Your task:
If a record holds a picture, please leave the picture out and copy the rest of the record exactly.

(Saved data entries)
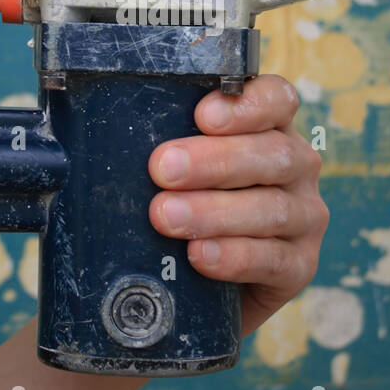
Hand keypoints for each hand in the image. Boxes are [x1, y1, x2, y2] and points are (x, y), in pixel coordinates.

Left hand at [147, 74, 329, 336]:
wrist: (188, 289)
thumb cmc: (175, 211)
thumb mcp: (167, 171)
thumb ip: (153, 143)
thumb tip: (86, 129)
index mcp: (268, 128)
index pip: (276, 100)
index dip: (245, 105)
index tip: (201, 114)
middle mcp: (294, 167)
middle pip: (272, 153)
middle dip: (214, 160)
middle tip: (161, 169)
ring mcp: (303, 217)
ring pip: (273, 208)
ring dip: (215, 211)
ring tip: (166, 217)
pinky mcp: (300, 266)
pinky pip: (276, 260)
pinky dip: (236, 257)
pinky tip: (201, 256)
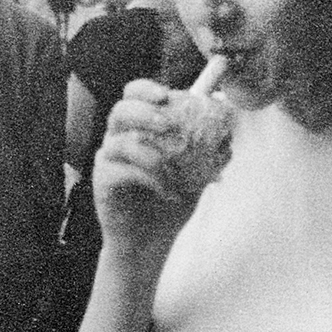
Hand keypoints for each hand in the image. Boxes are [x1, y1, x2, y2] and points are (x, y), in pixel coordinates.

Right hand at [94, 79, 215, 254]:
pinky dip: (150, 178)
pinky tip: (169, 191)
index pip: (133, 95)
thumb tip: (229, 130)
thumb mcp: (195, 174)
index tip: (167, 95)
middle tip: (168, 124)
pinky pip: (122, 171)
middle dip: (145, 112)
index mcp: (139, 127)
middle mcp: (119, 138)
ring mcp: (107, 159)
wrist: (150, 242)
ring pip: (120, 141)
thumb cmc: (169, 201)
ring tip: (175, 169)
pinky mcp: (102, 182)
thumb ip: (208, 150)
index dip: (146, 89)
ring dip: (152, 153)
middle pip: (120, 110)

Exercise response:
Hand keypoints for each hand in the image. Boxes are [x1, y1, x2, y2] and points are (x, y), in pixel coordinates.

Left hand at [147, 74, 329, 336]:
wrist: (188, 289)
thumb cmc: (175, 211)
thumb mcp: (167, 171)
thumb ip: (153, 143)
thumb tip: (86, 129)
index mcp: (268, 128)
index pip: (276, 100)
index dip: (245, 105)
index tip: (201, 114)
middle mcp: (294, 167)
middle pip: (272, 153)
middle dip: (214, 160)
middle tip: (161, 169)
ring mcp: (303, 217)
ring pip: (273, 208)
ring dip: (215, 211)
ring tip: (166, 217)
pinky mcp: (300, 266)
pinky pip: (276, 260)
pinky dip: (236, 257)
pinky tip: (201, 256)
Hand keypoints for each hand in the image. Boxes are [x1, y1, x2, y2] and points are (x, y), in pixel coordinates.

Right hand at [94, 79, 215, 254]:
pinky dip: (150, 178)
pinky tip: (169, 191)
index pip: (133, 95)
thumb tip: (229, 130)
thumb mcp: (195, 174)
index tip: (167, 95)
middle tip: (168, 124)
pinky pip: (122, 171)
middle dip: (145, 112)
index mcp: (139, 127)
middle mcp: (119, 138)
ring mcp: (107, 159)
wrist: (150, 242)
ring pip: (120, 141)
thumb cmc: (169, 201)
ring tip: (175, 169)
pinky mcp: (102, 182)
thumb ip: (208, 150)
index dip: (146, 89)
ring dip: (152, 153)
middle pip: (120, 110)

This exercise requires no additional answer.